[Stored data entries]
• • • •
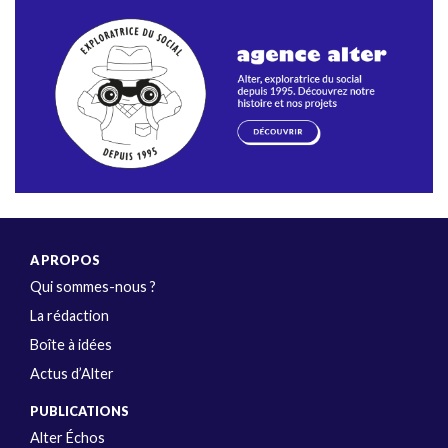
A PROPOS
Qui sommes-nous ?
La rédaction
Boîte à idées
Actus d’Alter
PUBLICATIONS
Alter Échos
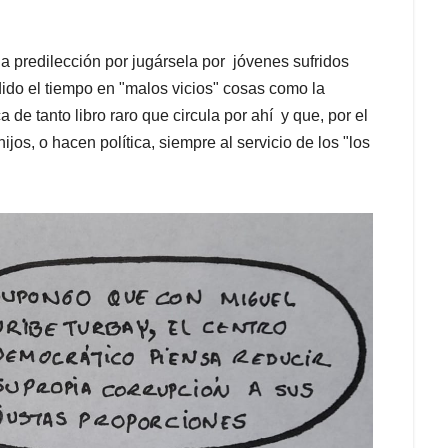
a predilección por jugársela por jóvenes sufridos
ido el tiempo en "malos vicios" cosas como la
ca de tanto libro raro que circula por ahí y que, por el
os, o hacen política, siempre al servicio de los "los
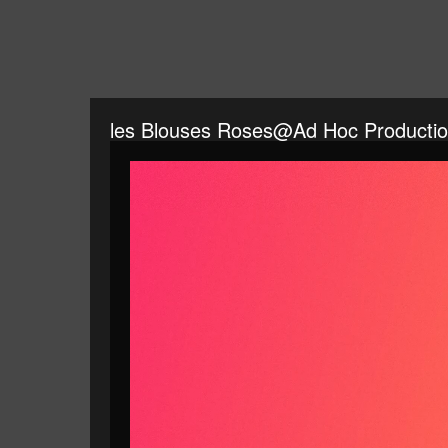
les Blouses Roses@Ad Hoc Producti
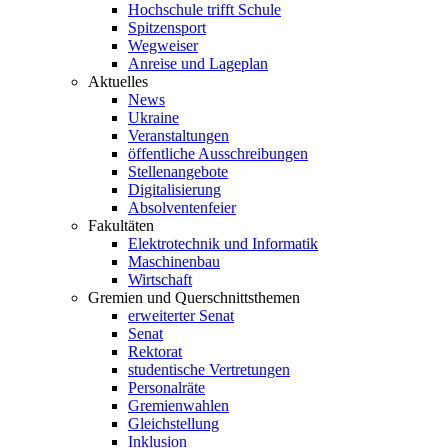
Hochschule trifft Schule
Spitzensport
Wegweiser
Anreise und Lageplan
Aktuelles
News
Ukraine
Veranstaltungen
öffentliche Ausschreibungen
Stellenangebote
Digitalisierung
Absolventenfeier
Fakultäten
Elektrotechnik und Informatik
Maschinenbau
Wirtschaft
Gremien und Querschnittsthemen
erweiterter Senat
Senat
Rektorat
studentische Vertretungen
Personalräte
Gremienwahlen
Gleichstellung
Inklusion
• • • •
### Your task
Write out each line of text from the rows above without changing anything, and leave the pictures out of your answer.

### Solution to the exercise
A PROPOS
Qui sommes-nous ?
La rédaction
Boîte à idées
Actus d’Alter
PUBLICATIONS
Alter Échos
a predilección por jugársela por jóvenes sufridos
ido el tiempo en "malos vicios" cosas como la
ca de tanto libro raro que circula por ahí y que, por el
os, o hacen política, siempre al servicio de los "los
les Blouses Roses@Ad Hoc Producti
Hochschule trifft Schule
Spitzensport
Wegweiser
Anreise und Lageplan
Aktuelles
News
Ukraine
Veranstaltungen
öffentliche Ausschreibungen
Stellenangebote
Digitalisierung
Absolventenfeier
Fakultäten
Elektrotechnik und Informatik
Maschinenbau
Wirtschaft
Gremien und Querschnittsthemen
erweiterter Senat
Senat
Rektorat
studentische Vertretungen
Personalräte
Gremienwahlen
Gleichstellung
Inklusion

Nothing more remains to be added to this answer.